The idea, proposed by Geraint Jones of the Max Planck Institute for
Solar System Research in Katlenburg-Lindau, Germany, and his colleagues
in Geophysical Research Letters[1], remains speculative. No one has
ever seen storm-induced electron beams on Saturn. But the researchers
say that the theory would explain some puzzling features of the spokes,
and that it fits with what is known about the effects of thunderstorms
on Earth.

The spokes of Saturn's rings were first discovered by the Voyager I and
II spacecraft when they passed close to the gas giant planet in 1980 and
1981. The spokes are "a very complex phenomenon, and a difficult thing
to untangle", says Carolyn Porco of the Space Science Institute in
Boulder, Colorado, who was the first person to work on these mysterious
features back in the Voyager days.

The spokes appear as bright or dark streaks about 100 km wide and up to
20,000 km long that cross the rings, making them look as though they
have been smeared by a giant finger. They are transient, building up
over a period of a few hours and then disappearing again several hours
later. And they aren't always there at all: between 1998 and 2004, when
NASA's Cassini spacecraft reached the planet, there was no sign of any.
Spokes reappeared in September 2005, when Cassini took snapshots of them.

Researchers agree that the spokes are made of dust grains that have
become electrically charged and are pushed up out of the rings in long
streamers by electrostatic repulsion. But they don't know what causes
the charging.

Charged collision

One theory is that this happens when meteorites plough into the rings
and whip up a cloud of charged plasma, which then charges up the rings'
dust particles. But this, says Jones, can't explain why the spokes build
up gradually - it's implausible that several meteorites would strike the
rings in the same place in close succession.
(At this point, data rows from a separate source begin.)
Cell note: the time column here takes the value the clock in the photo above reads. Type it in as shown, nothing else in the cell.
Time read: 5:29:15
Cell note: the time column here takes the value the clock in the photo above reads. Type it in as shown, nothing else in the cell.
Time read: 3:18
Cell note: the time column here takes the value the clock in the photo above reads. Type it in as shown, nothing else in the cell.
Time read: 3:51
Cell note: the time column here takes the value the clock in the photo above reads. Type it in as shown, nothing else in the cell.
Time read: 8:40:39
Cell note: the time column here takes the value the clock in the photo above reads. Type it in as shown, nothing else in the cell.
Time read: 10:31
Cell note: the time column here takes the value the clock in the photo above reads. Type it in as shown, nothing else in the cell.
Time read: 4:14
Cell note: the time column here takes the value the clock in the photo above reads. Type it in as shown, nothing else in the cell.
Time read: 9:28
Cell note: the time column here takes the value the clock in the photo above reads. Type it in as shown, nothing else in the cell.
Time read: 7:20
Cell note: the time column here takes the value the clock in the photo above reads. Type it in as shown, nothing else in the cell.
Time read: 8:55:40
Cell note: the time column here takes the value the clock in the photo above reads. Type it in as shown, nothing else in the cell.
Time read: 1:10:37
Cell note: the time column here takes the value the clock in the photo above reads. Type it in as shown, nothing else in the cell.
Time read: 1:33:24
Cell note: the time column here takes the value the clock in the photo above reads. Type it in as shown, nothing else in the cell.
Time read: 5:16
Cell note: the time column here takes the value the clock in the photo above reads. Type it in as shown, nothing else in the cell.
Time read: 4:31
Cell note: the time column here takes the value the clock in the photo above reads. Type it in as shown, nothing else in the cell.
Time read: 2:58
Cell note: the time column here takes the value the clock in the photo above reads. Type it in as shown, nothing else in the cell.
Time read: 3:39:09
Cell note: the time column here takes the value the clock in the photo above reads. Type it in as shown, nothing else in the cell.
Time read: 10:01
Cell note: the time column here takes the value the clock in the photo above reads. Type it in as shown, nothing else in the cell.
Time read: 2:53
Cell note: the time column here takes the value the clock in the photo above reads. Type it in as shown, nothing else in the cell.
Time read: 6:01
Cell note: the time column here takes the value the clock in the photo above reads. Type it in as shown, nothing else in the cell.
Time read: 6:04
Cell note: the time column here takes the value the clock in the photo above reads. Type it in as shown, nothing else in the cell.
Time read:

An alternative explanation is based on the way that thunderstorms on
Earth can generate electron beams in the upper atmosphere. While regular
lightning bolts travel between clouds and the ground below, high-energy
particles streaming from space called cosmic rays can trigger electron
discharges above the clouds. These electrons stream outwards into space
along the field lines of the Earth's magnetic field. This can produce
flashes of gamma rays as well as glowing atmospheric features called
sprites.

Thunderstorms are also known to happen within the thick atmosphere of
Saturn, and Jones and colleagues say that these are likely to have the
same effect - cosmic rays coming in towards Saturn should likewise form
outgoing electron beams that could hit the rings, charging up dust grains.

Hit it again

The magnetic field lines above the Saturnian latitudes from 43-52° N and
from 38-46° S would carry the electron beams into Saturn's so-called B
ring, where the dust and pebbles rotate at the same rate as the planet
itself. This means a storm would keep whacking the same part of the ring
over and over again, allowing a spoke to build up. Storms at other
latitudes would hit different parts of a ring as it moves above the
planet's surface, so these spokes would be quite diffuse. The
researchers say that spokes in the B ring do indeed seem sharper than
those that spring up elsewhere.

Porco says that there was a suggestion in the Voyager data that Saturn's
spokes happen with about the same frequency as the planet's magnetic
field and storms, so there's tentative evidence for a link. "It's a good
thing that this connection is now being investigated," she says. She is
currently analysing the Cassini results to search for a firmer link.

So far, Jones and colleagues can only point to tantalizing hints of more
direct evidence: Cassini did detect two beams of electrons while
orbiting Saturn that could have been unleashed by thunderstorms beneath,
they say.

Firmer support for the hypothesis could come from the detection of
thunderstorms at locations on the surface where they would be linked by
magnetic field lines to spokes above. But this won't be easy. "I don't
know exactly what a thunderstorm on Saturn looks like," Jones admits,
"and I'm not sure anyone else does either."

References

   1. Jones G. H., et al. Geophys. Res. Lett., 33 . L21202 (2006).